Sunday, September 21, 2008

Sex Education Mistakes

An excerpt from a Minette Marrin column at TimesOnLine.co.uk:
Judged by its results -- not a bad way of judging -- sex education has been an utter failure. The increase in sex education here in recent years has coincided with an explosion of unwanted pregnancies and sexually transmitted disease (STD) far worse than anywhere else in Europe. Since the government’s teenage pregnancy strategy was introduced in 1999, the number of girls having abortions has soared. You might well be tempted to argue that sex education causes sexual delinquency.

Only two months ago the Health Protection Agency reported that a culture of promiscuity among the young had driven the rate of STDs to a record. Almost 400,000 people -- half of them under 25 -- were newly diagnosed, 6% more than in 2006.
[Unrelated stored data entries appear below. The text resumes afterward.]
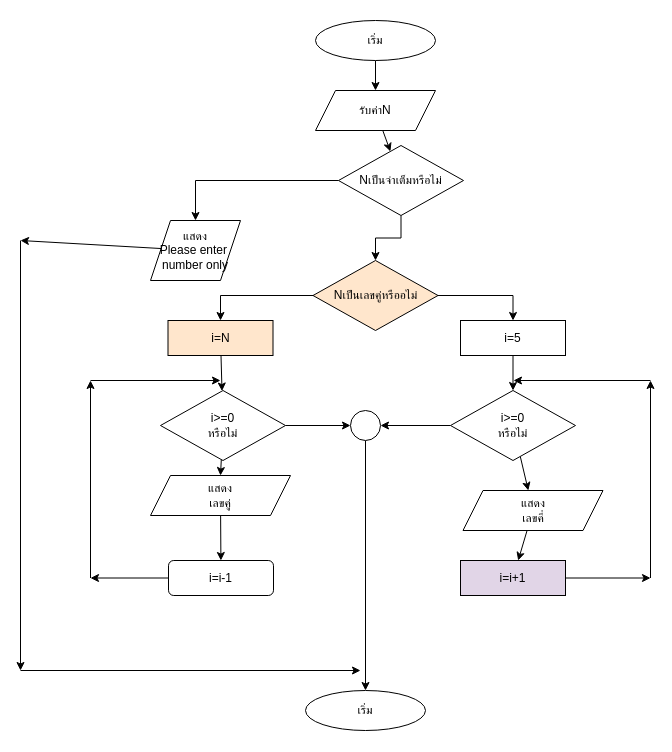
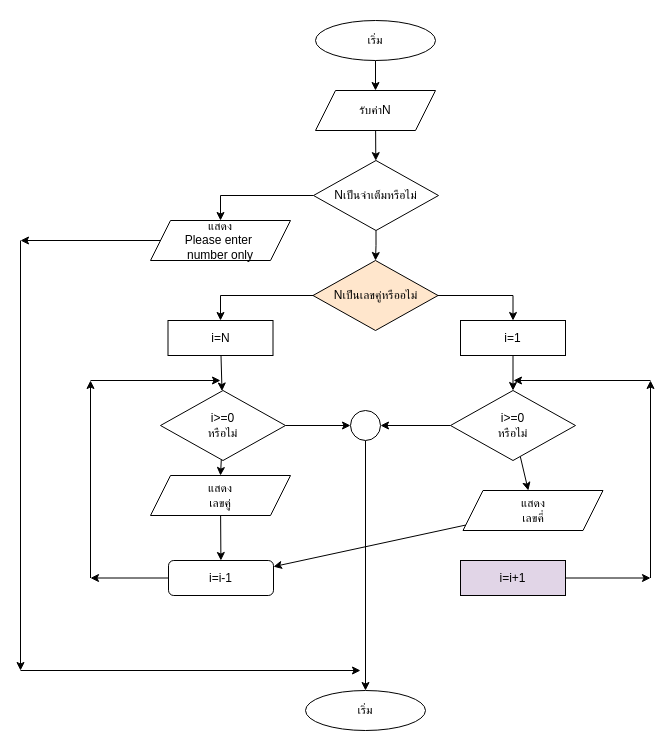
  <mxCell id="0" />
  <mxCell id="1" parent="0" />
  <mxCell id="2" value="" style="edgeStyle=none;html=1;entryX=0.5;entryY=0;entryDx=0;entryDy=0;" parent="1" source="3" target="5" edge="1"><mxGeometry relative="1" as="geometry"><mxPoint x="375" y="90" as="targetPoint" /></mxGeometry></mxCell>
  <mxCell id="3" value="เริ่ม" style="ellipse;whiteSpace=wrap;html=1;" parent="1" vertex="1"><mxGeometry x="315" y="20" width="120" height="40" as="geometry" /></mxCell>
  <mxCell id="4" value="" style="edgeStyle=none;html=1;" parent="1" source="5" target="8" edge="1"><mxGeometry relative="1" as="geometry" /></mxCell>
  <mxCell id="5" value="รับค่าN" style="shape=parallelogram;perimeter=parallelogramPerimeter;whiteSpace=wrap;html=1;fixedSize=1;" parent="1" vertex="1"><mxGeometry x="315" y="90" width="120" height="40" as="geometry" /></mxCell>
  <mxCell id="6" value="" style="edgeStyle=orthogonalEdgeStyle;html=1;entryX=0.5;entryY=0;entryDx=0;entryDy=0;rounded=0;" parent="1" source="8" target="10" edge="1"><mxGeometry relative="1" as="geometry"><mxPoint x="220.5" y="195" as="targetPoint" /></mxGeometry></mxCell>
  <mxCell id="7" value="" style="edgeStyle=orthogonalEdgeStyle;html=1;entryX=0.5;entryY=0;entryDx=0;entryDy=0;rounded=0;curved=0;" parent="1" source="8" target="13" edge="1"><mxGeometry relative="1" as="geometry"><mxPoint x="580.5" y="195" as="targetPoint" /></mxGeometry></mxCell>
- <mxCell id="8" value="Nเป็นจำเต็มหรือไม่" style="rhombus;whiteSpace=wrap;html=1;" parent="1" vertex="1"><mxGeometry x="338" y="145" width="125" height="70" as="geometry" /></mxCell>
+ <mxCell id="8" value="Nเป็นจำเต็มหรือไม่" style="rhombus;whiteSpace=wrap;html=1;" parent="1" vertex="1"><mxGeometry x="313" y="160" width="125" height="70" as="geometry" /></mxCell>
  <mxCell id="9" value="" style="edgeStyle=none;html=1;" parent="1" source="10" edge="1"><mxGeometry relative="1" as="geometry"><mxPoint x="20" y="240" as="targetPoint" /></mxGeometry></mxCell>
- <mxCell id="10" value="แสดง&lt;div&gt;Please enter&amp;nbsp;&lt;/div&gt;&lt;div&gt;number&amp;nbsp;&lt;span style=&quot;background-color: transparent;&quot;&gt;only&lt;/span&gt;&lt;/div&gt;" style="shape=parallelogram;perimeter=parallelogramPerimeter;whiteSpace=wrap;html=1;fixedSize=1;" parent="1" vertex="1"><mxGeometry x="150" y="220" width="90" height="60" as="geometry" /></mxCell>
+ <mxCell id="10" value="แสดง&lt;div&gt;Please enter&amp;nbsp;&lt;/div&gt;&lt;div&gt;number&amp;nbsp;&lt;span style=&quot;background-color: transparent;&quot;&gt;only&lt;/span&gt;&lt;/div&gt;" style="shape=parallelogram;perimeter=parallelogramPerimeter;whiteSpace=wrap;html=1;fixedSize=1;" parent="1" vertex="1"><mxGeometry x="150" y="220" width="140" height="40" as="geometry" /></mxCell>
  <mxCell id="11" value="" style="edgeStyle=orthogonalEdgeStyle;html=1;rounded=0;entryX=0.5;entryY=0;entryDx=0;entryDy=0;" parent="1" source="13" target="15" edge="1"><mxGeometry relative="1" as="geometry" /></mxCell>
  <mxCell id="12" value="" style="edgeStyle=orthogonalEdgeStyle;html=1;entryX=0.5;entryY=0;entryDx=0;entryDy=0;rounded=0;" parent="1" source="13" target="24" edge="1"><mxGeometry relative="1" as="geometry" /></mxCell>
  <mxCell id="13" value="Nเป็นเลขคู่หรืออไม่" style="rhombus;whiteSpace=wrap;html=1;fillColor=#ffe6cc;" parent="1" vertex="1"><mxGeometry x="312.5" y="260" width="125" height="70" as="geometry" /></mxCell>
  <mxCell id="14" value="" style="edgeStyle=none;html=1;" parent="1" source="15" target="18" edge="1"><mxGeometry relative="1" as="geometry" /></mxCell>
- <mxCell id="15" value="i=N" style="whiteSpace=wrap;html=1;fillColor=#ffe6cc;" parent="1" vertex="1"><mxGeometry x="167.5" y="320" width="105" height="35" as="geometry" /></mxCell>
+ <mxCell id="15" value="i=N" style="whiteSpace=wrap;html=1;" parent="1" vertex="1"><mxGeometry x="167.5" y="320" width="105" height="35" as="geometry" /></mxCell>
  <mxCell id="16" value="" style="edgeStyle=none;html=1;entryX=0.5;entryY=0;entryDx=0;entryDy=0;" parent="1" source="18" target="20" edge="1"><mxGeometry relative="1" as="geometry"><mxPoint x="219.25" y="490" as="targetPoint" /></mxGeometry></mxCell>
  <mxCell id="17" value="" style="edgeStyle=none;html=1;" parent="1" source="18" target="37" edge="1"><mxGeometry relative="1" as="geometry" /></mxCell>
  <mxCell id="18" value="i&amp;gt;=0&lt;div&gt;หรือไม่&lt;/div&gt;" style="rhombus;whiteSpace=wrap;html=1;" parent="1" vertex="1"><mxGeometry x="160" y="390" width="125" height="70" as="geometry" /></mxCell>
  <mxCell id="19" value="" style="edgeStyle=none;html=1;" parent="1" source="20" target="22" edge="1"><mxGeometry relative="1" as="geometry" /></mxCell>
  <mxCell id="20" value="แสดง&lt;div&gt;เลขคู่&lt;/div&gt;" style="shape=parallelogram;perimeter=parallelogramPerimeter;whiteSpace=wrap;html=1;fixedSize=1;" parent="1" vertex="1"><mxGeometry x="150" y="475" width="140" height="40" as="geometry" /></mxCell>
  <mxCell id="21" value="" style="edgeStyle=none;html=1;" parent="1" source="22" edge="1"><mxGeometry relative="1" as="geometry"><mxPoint x="90" y="577.5" as="targetPoint" /></mxGeometry></mxCell>
  <mxCell id="22" value="i=i-1" style="whiteSpace=wrap;html=1;rounded=1;" parent="1" vertex="1"><mxGeometry x="168" y="560" width="105" height="35" as="geometry" /></mxCell>
  <mxCell id="23" value="" style="edgeStyle=none;html=1;" parent="1" source="24" target="27" edge="1"><mxGeometry relative="1" as="geometry" /></mxCell>
- <mxCell id="24" value="i=5" style="whiteSpace=wrap;html=1;" parent="1" vertex="1"><mxGeometry x="460" y="320" width="105" height="35" as="geometry" /></mxCell>
+ <mxCell id="24" value="i=1" style="whiteSpace=wrap;html=1;" parent="1" vertex="1"><mxGeometry x="460" y="320" width="105" height="35" as="geometry" /></mxCell>
  <mxCell id="25" value="" style="edgeStyle=none;html=1;" parent="1" source="27" target="29" edge="1"><mxGeometry relative="1" as="geometry" /></mxCell>
  <mxCell id="26" value="" style="edgeStyle=none;html=1;entryX=1;entryY=0.5;entryDx=0;entryDy=0;" parent="1" source="27" target="37" edge="1"><mxGeometry relative="1" as="geometry"><mxPoint x="385" y="425" as="targetPoint" /></mxGeometry></mxCell>
  <mxCell id="27" value="i&amp;gt;=0&lt;div&gt;หรือไม่&lt;/div&gt;" style="rhombus;whiteSpace=wrap;html=1;" parent="1" vertex="1"><mxGeometry x="450" y="390" width="125" height="70" as="geometry" /></mxCell>
- <mxCell id="28" value="" style="edgeStyle=none;html=1;" parent="1" source="29" target="31" edge="1"><mxGeometry relative="1" as="geometry" /></mxCell>
+ <mxCell id="28" value="" style="edgeStyle=none;html=1;" parent="1" source="29" target="22" edge="1"><mxGeometry relative="1" as="geometry" /></mxCell>
  <mxCell id="29" value="แสดง&lt;div&gt;เลขคี่&lt;/div&gt;" style="shape=parallelogram;perimeter=parallelogramPerimeter;whiteSpace=wrap;html=1;fixedSize=1;" parent="1" vertex="1"><mxGeometry x="462.5" y="490" width="140" height="40" as="geometry" /></mxCell>
  <mxCell id="30" value="" style="edgeStyle=none;html=1;" parent="1" source="31" edge="1"><mxGeometry relative="1" as="geometry"><mxPoint x="650" y="577.5" as="targetPoint" /></mxGeometry></mxCell>
  <mxCell id="31" value="i=i+1" style="whiteSpace=wrap;html=1;fillColor=#e1d5e7;" parent="1" vertex="1"><mxGeometry x="460" y="560" width="105" height="35" as="geometry" /></mxCell>
  <mxCell id="32" value="" style="edgeStyle=none;html=1;" parent="1" edge="1"><mxGeometry relative="1" as="geometry"><mxPoint x="90" y="577.5" as="sourcePoint" /><mxPoint x="90" y="380" as="targetPoint" /></mxGeometry></mxCell>
  <mxCell id="33" value="" style="edgeStyle=none;html=1;" parent="1" edge="1"><mxGeometry relative="1" as="geometry"><mxPoint x="90" y="380" as="sourcePoint" /><mxPoint x="220" y="380" as="targetPoint" /></mxGeometry></mxCell>
  <mxCell id="34" value="" style="edgeStyle=none;html=1;" parent="1" edge="1"><mxGeometry relative="1" as="geometry"><mxPoint x="650" y="577.5" as="sourcePoint" /><mxPoint x="650" y="380" as="targetPoint" /></mxGeometry></mxCell>
  <mxCell id="35" value="" style="edgeStyle=none;html=1;" parent="1" edge="1"><mxGeometry relative="1" as="geometry"><mxPoint x="650" y="380" as="sourcePoint" /><mxPoint x="513" y="380" as="targetPoint" /></mxGeometry></mxCell>
  <mxCell id="36" value="" style="edgeStyle=none;html=1;entryX=0.5;entryY=0;entryDx=0;entryDy=0;" parent="1" source="37" target="38" edge="1"><mxGeometry relative="1" as="geometry"><mxPoint x="365" y="535" as="targetPoint" /></mxGeometry></mxCell>
  <mxCell id="37" value="" style="ellipse;whiteSpace=wrap;html=1;aspect=fixed;" parent="1" vertex="1"><mxGeometry x="350" y="410" width="30" height="30" as="geometry" /></mxCell>
  <mxCell id="38" value="เริ่ม" style="ellipse;whiteSpace=wrap;html=1;" parent="1" vertex="1"><mxGeometry x="305" y="690" width="120" height="40" as="geometry" /></mxCell>
  <mxCell id="39" value="" style="edgeStyle=none;html=1;" parent="1" edge="1"><mxGeometry relative="1" as="geometry"><mxPoint x="20" y="240" as="sourcePoint" /><mxPoint x="20" y="670" as="targetPoint" /></mxGeometry></mxCell>
  <mxCell id="40" value="" style="edgeStyle=none;html=1;" parent="1" edge="1"><mxGeometry relative="1" as="geometry"><mxPoint x="20" y="670" as="sourcePoint" /><mxPoint x="360" y="670" as="targetPoint" /></mxGeometry></mxCell>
When something fails, the usual procedure is to drop it and try something else. With sex education, the worse it gets, the more people cry out for more of it and earlier. Ministers are considering whether to make schools offer more sex education, offer it earlier and deny parents the right to withdraw their children from it.
Primary complaints are that sex education teachers are often inexperienced, albeit politically correct, and the sex education curricula is based on incorrect assumptions that all children come from similar backgrounds and they mature at the same rate.

Common sense would customarily dictate that policies which create undesirable conditions should be abandoned as opposed to fortified. Arguably, the Brits are not using common sense regarding sex education.